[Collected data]
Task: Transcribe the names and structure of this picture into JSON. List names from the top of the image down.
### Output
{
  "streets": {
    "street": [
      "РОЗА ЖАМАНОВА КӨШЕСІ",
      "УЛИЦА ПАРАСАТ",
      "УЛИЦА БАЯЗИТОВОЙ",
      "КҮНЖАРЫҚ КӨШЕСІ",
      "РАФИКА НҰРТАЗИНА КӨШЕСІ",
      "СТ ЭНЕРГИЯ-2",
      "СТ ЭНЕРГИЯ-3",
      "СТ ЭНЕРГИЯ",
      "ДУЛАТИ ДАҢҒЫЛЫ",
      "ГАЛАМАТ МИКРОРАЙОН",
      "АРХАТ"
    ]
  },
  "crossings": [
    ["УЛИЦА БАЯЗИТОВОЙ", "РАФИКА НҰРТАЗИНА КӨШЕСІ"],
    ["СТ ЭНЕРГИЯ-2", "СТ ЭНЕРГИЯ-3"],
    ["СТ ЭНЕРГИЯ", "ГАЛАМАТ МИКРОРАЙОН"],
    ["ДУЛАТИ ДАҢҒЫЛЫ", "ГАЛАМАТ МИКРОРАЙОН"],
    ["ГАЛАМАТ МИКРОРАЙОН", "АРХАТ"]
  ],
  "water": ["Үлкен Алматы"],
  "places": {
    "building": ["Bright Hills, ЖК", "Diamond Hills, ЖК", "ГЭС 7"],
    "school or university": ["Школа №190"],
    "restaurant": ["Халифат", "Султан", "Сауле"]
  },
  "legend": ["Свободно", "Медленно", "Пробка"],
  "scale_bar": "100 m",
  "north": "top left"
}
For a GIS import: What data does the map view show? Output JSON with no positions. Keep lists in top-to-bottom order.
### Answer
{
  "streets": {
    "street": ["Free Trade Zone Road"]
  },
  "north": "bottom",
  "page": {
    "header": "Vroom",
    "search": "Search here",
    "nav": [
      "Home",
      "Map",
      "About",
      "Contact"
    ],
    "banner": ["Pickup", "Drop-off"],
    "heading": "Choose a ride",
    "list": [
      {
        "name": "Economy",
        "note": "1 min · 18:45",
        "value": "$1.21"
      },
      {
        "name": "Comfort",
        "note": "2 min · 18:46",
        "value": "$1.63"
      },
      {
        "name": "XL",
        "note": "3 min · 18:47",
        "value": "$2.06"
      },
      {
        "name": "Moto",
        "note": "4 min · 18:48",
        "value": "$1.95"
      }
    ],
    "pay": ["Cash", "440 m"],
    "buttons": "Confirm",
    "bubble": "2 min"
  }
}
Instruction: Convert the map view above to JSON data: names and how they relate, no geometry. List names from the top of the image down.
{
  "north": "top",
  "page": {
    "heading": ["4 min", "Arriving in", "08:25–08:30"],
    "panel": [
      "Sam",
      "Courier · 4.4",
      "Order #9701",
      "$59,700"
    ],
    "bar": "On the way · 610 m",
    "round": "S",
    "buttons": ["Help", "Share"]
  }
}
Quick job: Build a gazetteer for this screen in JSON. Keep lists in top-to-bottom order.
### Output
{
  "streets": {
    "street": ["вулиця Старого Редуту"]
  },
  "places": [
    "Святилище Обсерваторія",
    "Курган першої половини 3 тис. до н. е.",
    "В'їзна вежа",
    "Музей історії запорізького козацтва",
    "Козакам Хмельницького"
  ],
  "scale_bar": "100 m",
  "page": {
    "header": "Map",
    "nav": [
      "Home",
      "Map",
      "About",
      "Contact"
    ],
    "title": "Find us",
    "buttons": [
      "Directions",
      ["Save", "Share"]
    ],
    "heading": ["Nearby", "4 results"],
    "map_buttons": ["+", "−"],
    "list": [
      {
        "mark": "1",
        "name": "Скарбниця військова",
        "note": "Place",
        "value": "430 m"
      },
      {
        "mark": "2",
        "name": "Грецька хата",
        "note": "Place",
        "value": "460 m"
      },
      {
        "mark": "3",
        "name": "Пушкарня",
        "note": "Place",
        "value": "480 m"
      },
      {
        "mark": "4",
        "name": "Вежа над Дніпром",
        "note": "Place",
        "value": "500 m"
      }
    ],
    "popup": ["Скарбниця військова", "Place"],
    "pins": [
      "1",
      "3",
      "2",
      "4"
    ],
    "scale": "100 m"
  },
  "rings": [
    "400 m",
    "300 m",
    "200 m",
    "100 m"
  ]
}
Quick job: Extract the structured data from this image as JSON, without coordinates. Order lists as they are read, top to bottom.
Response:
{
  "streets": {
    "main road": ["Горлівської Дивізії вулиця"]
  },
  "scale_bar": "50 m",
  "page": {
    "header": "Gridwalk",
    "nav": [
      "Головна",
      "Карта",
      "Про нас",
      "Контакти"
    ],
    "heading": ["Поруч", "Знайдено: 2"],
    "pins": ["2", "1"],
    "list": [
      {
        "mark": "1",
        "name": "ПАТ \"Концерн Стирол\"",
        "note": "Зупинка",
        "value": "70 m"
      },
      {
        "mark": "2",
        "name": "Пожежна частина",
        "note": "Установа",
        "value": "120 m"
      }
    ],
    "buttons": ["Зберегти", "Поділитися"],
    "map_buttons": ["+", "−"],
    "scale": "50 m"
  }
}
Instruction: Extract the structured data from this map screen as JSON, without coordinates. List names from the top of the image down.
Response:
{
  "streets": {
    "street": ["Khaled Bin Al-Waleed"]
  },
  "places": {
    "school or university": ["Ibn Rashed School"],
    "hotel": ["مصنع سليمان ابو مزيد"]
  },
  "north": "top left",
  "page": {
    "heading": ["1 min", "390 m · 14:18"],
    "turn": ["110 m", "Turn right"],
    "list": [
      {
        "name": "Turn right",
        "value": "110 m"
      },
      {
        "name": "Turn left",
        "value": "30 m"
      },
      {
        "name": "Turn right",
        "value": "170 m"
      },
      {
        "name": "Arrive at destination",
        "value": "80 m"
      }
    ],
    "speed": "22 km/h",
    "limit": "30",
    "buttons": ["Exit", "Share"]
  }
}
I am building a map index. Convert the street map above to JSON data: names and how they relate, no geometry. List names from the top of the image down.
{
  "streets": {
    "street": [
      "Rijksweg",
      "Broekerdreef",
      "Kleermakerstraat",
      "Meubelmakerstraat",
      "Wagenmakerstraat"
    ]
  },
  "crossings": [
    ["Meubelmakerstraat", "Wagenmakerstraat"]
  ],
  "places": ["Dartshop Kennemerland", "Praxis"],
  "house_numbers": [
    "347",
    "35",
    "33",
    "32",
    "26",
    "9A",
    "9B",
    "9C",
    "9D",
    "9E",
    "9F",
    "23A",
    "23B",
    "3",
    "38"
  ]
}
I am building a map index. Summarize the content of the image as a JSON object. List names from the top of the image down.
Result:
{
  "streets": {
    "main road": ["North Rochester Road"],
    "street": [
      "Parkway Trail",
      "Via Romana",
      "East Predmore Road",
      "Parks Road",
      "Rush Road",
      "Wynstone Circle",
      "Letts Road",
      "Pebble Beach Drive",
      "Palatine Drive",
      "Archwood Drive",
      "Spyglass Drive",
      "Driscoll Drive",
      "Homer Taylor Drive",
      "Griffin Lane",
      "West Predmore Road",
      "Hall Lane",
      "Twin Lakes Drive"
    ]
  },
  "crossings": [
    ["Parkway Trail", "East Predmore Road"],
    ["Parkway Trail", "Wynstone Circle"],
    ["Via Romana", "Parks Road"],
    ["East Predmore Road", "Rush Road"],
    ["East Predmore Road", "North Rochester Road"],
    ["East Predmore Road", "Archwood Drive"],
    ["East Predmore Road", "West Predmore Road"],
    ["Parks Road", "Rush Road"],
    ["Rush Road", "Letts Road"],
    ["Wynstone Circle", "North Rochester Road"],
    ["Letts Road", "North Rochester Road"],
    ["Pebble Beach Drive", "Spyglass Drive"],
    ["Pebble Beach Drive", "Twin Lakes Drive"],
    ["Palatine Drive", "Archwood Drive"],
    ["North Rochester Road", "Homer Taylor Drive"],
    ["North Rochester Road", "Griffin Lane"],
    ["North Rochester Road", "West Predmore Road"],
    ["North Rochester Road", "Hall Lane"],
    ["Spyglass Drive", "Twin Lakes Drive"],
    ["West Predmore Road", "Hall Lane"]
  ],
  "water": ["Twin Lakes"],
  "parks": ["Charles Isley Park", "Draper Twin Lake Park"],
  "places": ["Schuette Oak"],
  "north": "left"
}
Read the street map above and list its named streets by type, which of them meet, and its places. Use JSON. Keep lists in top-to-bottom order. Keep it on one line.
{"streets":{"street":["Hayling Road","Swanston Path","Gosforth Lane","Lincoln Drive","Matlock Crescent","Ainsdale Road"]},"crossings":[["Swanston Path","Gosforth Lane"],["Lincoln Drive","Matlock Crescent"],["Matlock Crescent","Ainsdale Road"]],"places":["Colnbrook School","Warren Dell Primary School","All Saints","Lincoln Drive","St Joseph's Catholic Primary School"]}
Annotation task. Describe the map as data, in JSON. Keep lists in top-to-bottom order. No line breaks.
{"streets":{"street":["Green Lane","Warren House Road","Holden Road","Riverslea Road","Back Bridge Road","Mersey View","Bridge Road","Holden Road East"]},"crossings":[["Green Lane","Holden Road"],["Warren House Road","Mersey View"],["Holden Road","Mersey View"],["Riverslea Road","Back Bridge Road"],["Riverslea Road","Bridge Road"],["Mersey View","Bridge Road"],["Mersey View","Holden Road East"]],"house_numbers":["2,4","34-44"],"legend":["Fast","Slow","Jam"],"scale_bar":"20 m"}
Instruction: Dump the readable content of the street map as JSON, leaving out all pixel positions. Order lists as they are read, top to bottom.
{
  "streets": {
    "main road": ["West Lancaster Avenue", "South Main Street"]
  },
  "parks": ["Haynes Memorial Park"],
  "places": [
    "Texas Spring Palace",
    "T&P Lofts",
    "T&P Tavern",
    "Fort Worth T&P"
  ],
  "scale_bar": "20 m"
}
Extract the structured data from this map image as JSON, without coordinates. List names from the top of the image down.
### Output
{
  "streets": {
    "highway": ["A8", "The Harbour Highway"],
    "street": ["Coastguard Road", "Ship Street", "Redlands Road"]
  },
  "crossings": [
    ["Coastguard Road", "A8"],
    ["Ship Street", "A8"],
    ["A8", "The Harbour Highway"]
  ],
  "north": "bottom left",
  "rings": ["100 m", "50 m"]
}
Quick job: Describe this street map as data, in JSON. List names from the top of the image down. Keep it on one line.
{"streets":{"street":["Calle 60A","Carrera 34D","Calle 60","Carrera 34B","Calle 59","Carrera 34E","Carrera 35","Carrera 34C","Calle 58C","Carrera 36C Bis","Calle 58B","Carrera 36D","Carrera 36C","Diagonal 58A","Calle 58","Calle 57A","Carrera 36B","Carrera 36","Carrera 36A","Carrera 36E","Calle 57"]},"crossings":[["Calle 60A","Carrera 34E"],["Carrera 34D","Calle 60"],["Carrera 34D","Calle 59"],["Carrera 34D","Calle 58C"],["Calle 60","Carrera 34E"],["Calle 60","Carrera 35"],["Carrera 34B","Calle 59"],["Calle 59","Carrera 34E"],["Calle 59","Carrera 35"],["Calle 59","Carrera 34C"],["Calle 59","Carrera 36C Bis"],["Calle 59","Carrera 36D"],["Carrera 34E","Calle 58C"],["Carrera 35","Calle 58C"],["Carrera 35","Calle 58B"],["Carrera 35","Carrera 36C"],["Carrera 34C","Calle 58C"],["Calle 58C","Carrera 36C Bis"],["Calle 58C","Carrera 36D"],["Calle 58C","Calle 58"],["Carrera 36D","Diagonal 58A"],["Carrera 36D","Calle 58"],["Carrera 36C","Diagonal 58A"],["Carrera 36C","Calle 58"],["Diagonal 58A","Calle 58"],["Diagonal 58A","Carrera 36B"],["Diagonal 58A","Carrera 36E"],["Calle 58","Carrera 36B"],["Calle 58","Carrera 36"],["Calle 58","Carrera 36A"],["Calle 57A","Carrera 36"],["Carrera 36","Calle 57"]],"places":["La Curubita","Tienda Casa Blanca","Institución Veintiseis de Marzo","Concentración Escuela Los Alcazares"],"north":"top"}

◆ **TO DO**: Determine the count of lines in the data that contain the string "Extract", and reply with that count alone.

◆ **FINISHED TASK**: 3